PROBLEM:
Give back the full listing, exactly as it is.

[[ TASK INPUTS, beginning ]]

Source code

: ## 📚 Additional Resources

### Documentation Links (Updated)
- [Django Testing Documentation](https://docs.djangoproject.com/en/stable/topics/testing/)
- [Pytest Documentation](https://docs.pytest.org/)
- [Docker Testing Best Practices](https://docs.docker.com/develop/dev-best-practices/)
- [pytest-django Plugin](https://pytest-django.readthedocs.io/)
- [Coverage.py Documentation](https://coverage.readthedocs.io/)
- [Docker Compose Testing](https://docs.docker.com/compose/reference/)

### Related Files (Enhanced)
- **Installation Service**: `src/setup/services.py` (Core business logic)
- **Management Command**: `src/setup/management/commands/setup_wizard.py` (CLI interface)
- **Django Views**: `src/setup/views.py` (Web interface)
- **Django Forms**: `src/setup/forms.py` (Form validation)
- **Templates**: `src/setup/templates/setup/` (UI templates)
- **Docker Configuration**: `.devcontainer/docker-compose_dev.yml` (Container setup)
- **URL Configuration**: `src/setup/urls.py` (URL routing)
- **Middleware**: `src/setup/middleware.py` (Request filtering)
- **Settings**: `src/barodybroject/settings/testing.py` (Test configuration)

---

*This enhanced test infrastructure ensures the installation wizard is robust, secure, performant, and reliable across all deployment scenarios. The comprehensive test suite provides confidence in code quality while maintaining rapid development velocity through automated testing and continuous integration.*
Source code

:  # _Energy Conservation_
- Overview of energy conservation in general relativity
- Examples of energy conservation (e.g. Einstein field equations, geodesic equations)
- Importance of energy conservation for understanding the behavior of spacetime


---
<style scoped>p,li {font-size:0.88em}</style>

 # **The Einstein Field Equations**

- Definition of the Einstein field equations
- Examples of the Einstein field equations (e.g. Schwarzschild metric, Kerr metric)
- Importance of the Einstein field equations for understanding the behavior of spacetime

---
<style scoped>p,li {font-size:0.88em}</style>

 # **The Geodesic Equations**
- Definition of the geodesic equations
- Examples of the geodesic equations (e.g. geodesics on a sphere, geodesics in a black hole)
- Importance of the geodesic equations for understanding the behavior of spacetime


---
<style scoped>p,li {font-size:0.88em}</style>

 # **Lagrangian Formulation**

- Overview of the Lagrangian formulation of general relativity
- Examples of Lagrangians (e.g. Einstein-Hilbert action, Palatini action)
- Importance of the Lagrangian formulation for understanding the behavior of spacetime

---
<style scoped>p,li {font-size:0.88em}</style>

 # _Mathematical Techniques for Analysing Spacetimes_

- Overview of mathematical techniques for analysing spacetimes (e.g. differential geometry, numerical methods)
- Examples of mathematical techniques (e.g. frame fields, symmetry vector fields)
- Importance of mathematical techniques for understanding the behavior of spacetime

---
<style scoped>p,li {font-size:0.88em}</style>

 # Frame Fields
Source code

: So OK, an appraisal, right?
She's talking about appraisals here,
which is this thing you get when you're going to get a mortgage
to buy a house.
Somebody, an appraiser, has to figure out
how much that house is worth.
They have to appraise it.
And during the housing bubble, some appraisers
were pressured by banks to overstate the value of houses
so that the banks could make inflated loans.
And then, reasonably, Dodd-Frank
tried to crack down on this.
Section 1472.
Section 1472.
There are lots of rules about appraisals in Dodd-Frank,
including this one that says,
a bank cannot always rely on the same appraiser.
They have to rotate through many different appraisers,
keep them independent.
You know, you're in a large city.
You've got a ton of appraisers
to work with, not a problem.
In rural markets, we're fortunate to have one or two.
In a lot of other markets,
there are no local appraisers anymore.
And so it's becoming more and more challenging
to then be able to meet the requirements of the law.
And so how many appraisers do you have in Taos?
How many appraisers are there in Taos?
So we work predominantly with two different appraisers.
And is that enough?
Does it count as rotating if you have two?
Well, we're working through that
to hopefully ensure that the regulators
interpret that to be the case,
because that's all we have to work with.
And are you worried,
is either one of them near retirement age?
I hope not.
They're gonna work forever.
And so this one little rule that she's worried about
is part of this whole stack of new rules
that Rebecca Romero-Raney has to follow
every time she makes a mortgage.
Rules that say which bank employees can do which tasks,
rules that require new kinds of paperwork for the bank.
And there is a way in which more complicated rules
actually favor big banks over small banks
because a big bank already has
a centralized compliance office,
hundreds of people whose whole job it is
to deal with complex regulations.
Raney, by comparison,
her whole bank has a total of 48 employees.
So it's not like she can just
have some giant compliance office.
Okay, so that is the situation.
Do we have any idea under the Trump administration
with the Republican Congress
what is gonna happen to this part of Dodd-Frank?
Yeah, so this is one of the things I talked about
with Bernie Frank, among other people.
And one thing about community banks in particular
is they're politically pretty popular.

[[ TASK INPUTS, end ]]

WRITTEN RESPONSE:
Source code

: ## 📚 Additional Resources

### Documentation Links (Updated)
- [Django Testing Documentation](https://docs.djangoproject.com/en/stable/topics/testing/)
- [Pytest Documentation](https://docs.pytest.org/)
- [Docker Testing Best Practices](https://docs.docker.com/develop/dev-best-practices/)
- [pytest-django Plugin](https://pytest-django.readthedocs.io/)
- [Coverage.py Documentation](https://coverage.readthedocs.io/)
- [Docker Compose Testing](https://docs.docker.com/compose/reference/)

### Related Files (Enhanced)
- **Installation Service**: `src/setup/services.py` (Core business logic)
- **Management Command**: `src/setup/management/commands/setup_wizard.py` (CLI interface)
- **Django Views**: `src/setup/views.py` (Web interface)
- **Django Forms**: `src/setup/forms.py` (Form validation)
- **Templates**: `src/setup/templates/setup/` (UI templates)
- **Docker Configuration**: `.devcontainer/docker-compose_dev.yml` (Container setup)
- **URL Configuration**: `src/setup/urls.py` (URL routing)
- **Middleware**: `src/setup/middleware.py` (Request filtering)
- **Settings**: `src/barodybroject/settings/testing.py` (Test configuration)

---

*This enhanced test infrastructure ensures the installation wizard is robust, secure, performant, and reliable across all deployment scenarios. The comprehensive test suite provides confidence in code quality while maintaining rapid development velocity through automated testing and continuous integration.*
Source code

:  # _Energy Conservation_
- Overview of energy conservation in general relativity
- Examples of energy conservation (e.g. Einstein field equations, geodesic equations)
- Importance of energy conservation for understanding the behavior of spacetime


---
<style scoped>p,li {font-size:0.88em}</style>

 # **The Einstein Field Equations**

- Definition of the Einstein field equations
- Examples of the Einstein field equations (e.g. Schwarzschild metric, Kerr metric)
- Importance of the Einstein field equations for understanding the behavior of spacetime

---
<style scoped>p,li {font-size:0.88em}</style>

 # **The Geodesic Equations**
- Definition of the geodesic equations
- Examples of the geodesic equations (e.g. geodesics on a sphere, geodesics in a black hole)
- Importance of the geodesic equations for understanding the behavior of spacetime


---
<style scoped>p,li {font-size:0.88em}</style>

 # **Lagrangian Formulation**

- Overview of the Lagrangian formulation of general relativity
- Examples of Lagrangians (e.g. Einstein-Hilbert action, Palatini action)
- Importance of the Lagrangian formulation for understanding the behavior of spacetime

---
<style scoped>p,li {font-size:0.88em}</style>

 # _Mathematical Techniques for Analysing Spacetimes_

- Overview of mathematical techniques for analysing spacetimes (e.g. differential geometry, numerical methods)
- Examples of mathematical techniques (e.g. frame fields, symmetry vector fields)
- Importance of mathematical techniques for understanding the behavior of spacetime

---
<style scoped>p,li {font-size:0.88em}</style>

 # Frame Fields
Source code

: So OK, an appraisal, right?
She's talking about appraisals here,
which is this thing you get when you're going to get a mortgage
to buy a house.
Somebody, an appraiser, has to figure out
how much that house is worth.
They have to appraise it.
And during the housing bubble, some appraisers
were pressured by banks to overstate the value of houses
so that the banks could make inflated loans.
And then, reasonably, Dodd-Frank
tried to crack down on this.
Section 1472.
Section 1472.
There are lots of rules about appraisals in Dodd-Frank,
including this one that says,
a bank cannot always rely on the same appraiser.
They have to rotate through many different appraisers,
keep them independent.
You know, you're in a large city.
You've got a ton of appraisers
to work with, not a problem.
In rural markets, we're fortunate to have one or two.
In a lot of other markets,
there are no local appraisers anymore.
And so it's becoming more and more challenging
to then be able to meet the requirements of the law.
And so how many appraisers do you have in Taos?
How many appraisers are there in Taos?
So we work predominantly with two different appraisers.
And is that enough?
Does it count as rotating if you have two?
Well, we're working through that
to hopefully ensure that the regulators
interpret that to be the case,
because that's all we have to work with.
And are you worried,
is either one of them near retirement age?
I hope not.
They're gonna work forever.
And so this one little rule that she's worried about
is part of this whole stack of new rules
that Rebecca Romero-Raney has to follow
every time she makes a mortgage.
Rules that say which bank employees can do which tasks,
rules that require new kinds of paperwork for the bank.
And there is a way in which more complicated rules
actually favor big banks over small banks
because a big bank already has
a centralized compliance office,
hundreds of people whose whole job it is
to deal with complex regulations.
Raney, by comparison,
her whole bank has a total of 48 employees.
So it's not like she can just
have some giant compliance office.
Okay, so that is the situation.
Do we have any idea under the Trump administration
with the Republican Congress
what is gonna happen to this part of Dodd-Frank?
Yeah, so this is one of the things I talked about
with Bernie Frank, among other people.
And one thing about community banks in particular
is they're politically pretty popular.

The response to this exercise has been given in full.